22.         En annexe à un nouveau courrier déposé au greffe du tribunal le 19 juin 2023, le recourant a fait parvenir une clef USB contenant divers documents. Récapitulant les échanges qu'il a eus avec la contrôleuse en charge de son dossier au sein de l'AFC-GE, il détaille diverses erreurs commises, concluant à ce que le tribunal fasse preuve d'indulgence, indiquant à avoir toujours fait preuve de bonne foi et être en mesure de prouver l'intégralité des montants gérés par l'entreprise. Une vraie fiduciaire a été désormais mandatée pour que cela ne reproduise plus.

23.         Dans sa réponse du 14 juillet 2023, l'AFC-GE se rapporte à l'appréciation du tribunal s'agissant de la recevabilité du recours. Sur le fond, elle conclut à son rejet. Après avoir rappelé le déroulement des faits, elle estime qu'elle s'est trouvée manifestement confrontée à une comptabilité déficiente et non probante et que c'est dès lors à juste titre qu'elle a procédé à une taxation par estimation sur la base des décisions de l'AFC-CH, qui étaient entrées en force. Discutant en détail les contestations élevées par les recourants sur certaines écritures comptables et factures produites, l'AFC-GE maintient que les reprises sont justifiées dans leur principe et leur quotité. Il en est de même des amendes qui respectent strictement le cadre légal.

24.         Par une réplique du 28 août 2023, le recourant souligne en premier lieu un manque de compréhension entre lui-même et l'administration qui, d'après eux, l'a amené à cette situation. Il rappelle les difficultés rencontrées avec ses comptables pour les années 2012 à 2014, mais soutient avoir retiré des espèces du compte bancaire pour son salaire, qui a été utilisé pour payer des factures à la poste, disposant des justificatifs. En 2015, les importants prélèvements en espèces ont servi à régler des factures, annexant divers documents. Considérant avoir fourni tous les documents aux contrôleurs, il demande à ce que sa bonne foi soit prise en considération et que, par les justificatifs produits, les amendes soient réduites, celles-ci représentant un montant trop important.

* Travail demandé A
Traduisez en anglais cette phrase du passage fourni : « Dans sa réponse du 14 juillet 2023, l'AFC-GE se rapporte à l'appréciation du tribunal s'agissant de la recevabilité du recours. »
* Travail demandé B
Répondez, d'après le passage fourni, aux questions suivantes :
(i) À quelle date le courrier accompagné d'une clef USB a-t-il été déposé au greffe du tribunal ?
(ii) Sur la base de quelles décisions l'AFC-GE a-t-elle procédé à une taxation par estimation ?
(iii) Pour quelles années le recourant rappelle-t-il les difficultés rencontrées avec ses comptables ?
Le matériel présenté ensuite n'a aucun lien avec le passage fourni.

* Données enregistrées

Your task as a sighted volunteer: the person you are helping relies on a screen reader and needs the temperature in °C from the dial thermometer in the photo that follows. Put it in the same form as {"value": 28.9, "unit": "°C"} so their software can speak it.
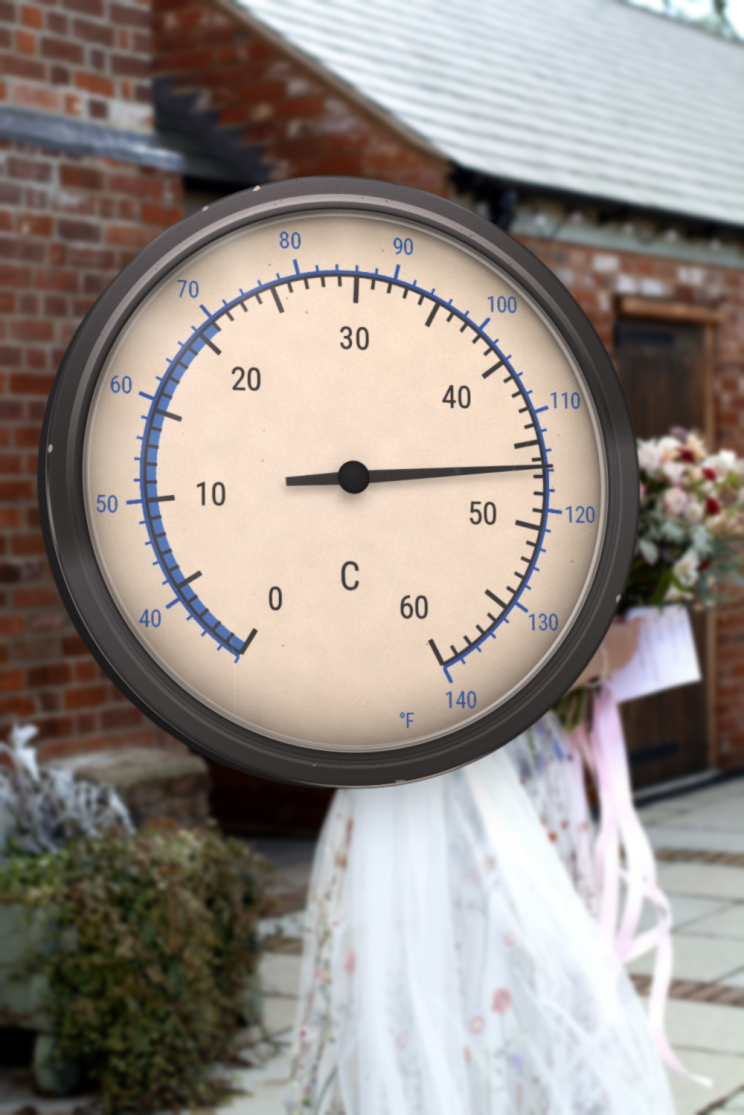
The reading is {"value": 46.5, "unit": "°C"}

* Solution A
In its response of July 14, 2023, the AFC-GE defers to the court's assessment regarding the admissibility of the appeal.

* Solution B
(i) Le 19 juin 2023.
(ii) Sur la base des décisions de l'AFC-CH, qui étaient entrées en force.
(iii) Pour les années 2012 à 2014.